▸ Pixel coordinate tracking data:
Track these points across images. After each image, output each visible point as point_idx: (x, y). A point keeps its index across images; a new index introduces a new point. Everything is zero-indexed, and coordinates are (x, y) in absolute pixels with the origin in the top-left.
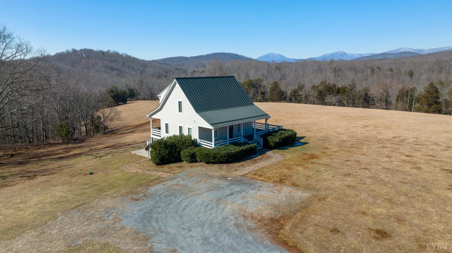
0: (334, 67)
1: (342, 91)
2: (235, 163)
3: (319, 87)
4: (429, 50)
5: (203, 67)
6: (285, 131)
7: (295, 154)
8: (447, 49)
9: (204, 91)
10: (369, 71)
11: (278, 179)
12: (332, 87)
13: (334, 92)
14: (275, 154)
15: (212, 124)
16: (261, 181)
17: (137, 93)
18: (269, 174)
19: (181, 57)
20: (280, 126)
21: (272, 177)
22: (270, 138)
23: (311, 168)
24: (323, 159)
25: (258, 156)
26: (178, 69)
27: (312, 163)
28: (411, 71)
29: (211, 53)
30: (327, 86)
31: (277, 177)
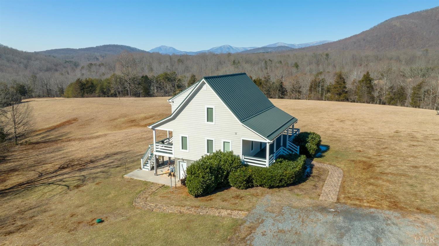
0: (232, 60)
4: (299, 45)
5: (96, 59)
8: (311, 45)
10: (263, 64)
15: (267, 137)
17: (30, 89)
19: (67, 49)
25: (312, 170)
26: (68, 62)
28: (296, 63)
29: (101, 45)
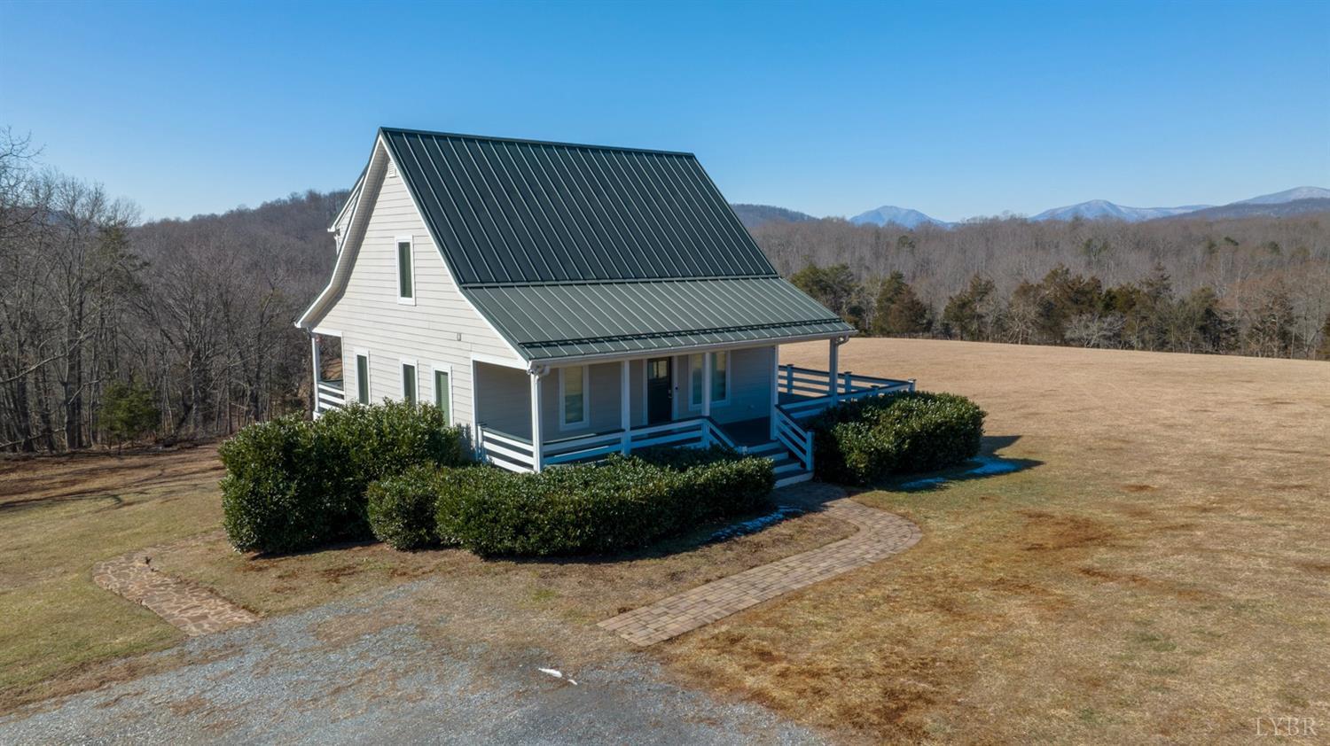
0: (1085, 241)
1: (1120, 302)
2: (639, 562)
3: (1044, 288)
6: (925, 402)
7: (977, 518)
9: (526, 197)
10: (1199, 252)
11: (875, 691)
12: (1087, 289)
13: (1094, 306)
14: (870, 511)
15: (525, 346)
16: (754, 704)
18: (816, 651)
20: (904, 383)
21: (835, 670)
22: (847, 434)
23: (1094, 608)
24: (1148, 549)
25: (780, 521)
27: (1088, 572)
30: (1070, 284)
31: (867, 676)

▸ GOAL OF THE EXERCISE: Quote the data word for word, from its start down to and including the line containing "29: (101, 45)". Leave the pictures out of your answer.

▸ FINISHED TASK:
Track these points across images. After each image, output each visible point as point_idx: (x, y). A point keeps its index across images; a new index introduces a new point. Everything is zero-indexed, and coordinates are (x, y) in absolute pixels with the origin in the top-left.
0: (334, 67)
1: (342, 91)
2: (235, 163)
3: (319, 87)
4: (429, 50)
5: (203, 67)
6: (285, 131)
7: (295, 154)
8: (447, 49)
9: (204, 91)
10: (369, 71)
11: (278, 179)
12: (332, 87)
13: (334, 92)
14: (275, 154)
15: (212, 124)
16: (261, 181)
17: (137, 93)
18: (269, 174)
19: (181, 57)
20: (280, 126)
21: (272, 177)
22: (270, 138)
23: (311, 168)
24: (323, 159)
25: (258, 156)
26: (178, 69)
27: (312, 163)
28: (411, 71)
29: (211, 53)
30: (327, 86)
31: (277, 177)
0: (232, 60)
4: (299, 45)
5: (96, 59)
8: (311, 45)
10: (263, 64)
15: (267, 137)
17: (30, 89)
19: (67, 49)
25: (312, 170)
26: (68, 62)
28: (296, 63)
29: (101, 45)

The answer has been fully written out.